2.4 The importance between dependent and independent variables.

The importance of dependent and independent variables is that they guide the researchers to per sue their studies with maximum curiosity. Dependent and independent variables are important because they drive the research process. As defined earlier, a variable as opposed to a constant is simply anything that can vary and that many researchers consistently look at the relationship between these two variables. While the variation of an independent variable will influence the variation of dependent variable, both variables give the study a focus. If we were to study the effects of work experience on college performance, we might look at the grades of students who have worked prior to starting college and the grades of students who did not work prior to starting college. In this study, you may notice that both groups are students so student status remains constant between the two groups. You may also notice that work experience is not the same between the two groups, therefore work experience varies and is considered a variable. If we choose students for each group who are of similar age or similar background, we are holding these aspects constant and therefore, they too will not vary within our study.

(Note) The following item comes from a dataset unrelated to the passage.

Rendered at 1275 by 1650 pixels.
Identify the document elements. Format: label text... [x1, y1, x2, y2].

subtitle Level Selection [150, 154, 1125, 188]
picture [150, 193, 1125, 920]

Dependent and independent variables are also important because they determine the cause and effects in research. Although not all indepedent and dependent variables are causal related variables, the notion of cause and effect can help clarify the idea of “independence” in the independent variable and “dependence” in the dependent variable. In the studying and scores example, cause-effect is fairly obvious, and therefore, it is relatively easy to understand what the independent dependent variables are. However, as Kalof, Dan, and Dietz (2008:36) state, “It can be hard to understand what variables are independent (causes) and what variables are dependent (effects) when we are reading research or thinking about the implications of theory” .

3.0 Conclusion

It can be concluded that the paper has shown the different types of variables, the relationship between dependent and independent variables and their importance in research. It was pointed out that there are several types of variables but the major ones are for every research are the independent and dependent variables. It was also pointed out that dependent variable depends on the independent variable when it comes to relationships and finally it was pointed out that the importance of these variables is that they help research get their studies focused with maximu curiosity in the course of their studies.

References

Kalof, L., Dan, A., & Dietz, T. (2008). Essentials of social research. Berkshire, England: Open University.

Vogt, W.P. (2005). Dictionary of statistics and methodology. Thousand Oaks, CA: Sage.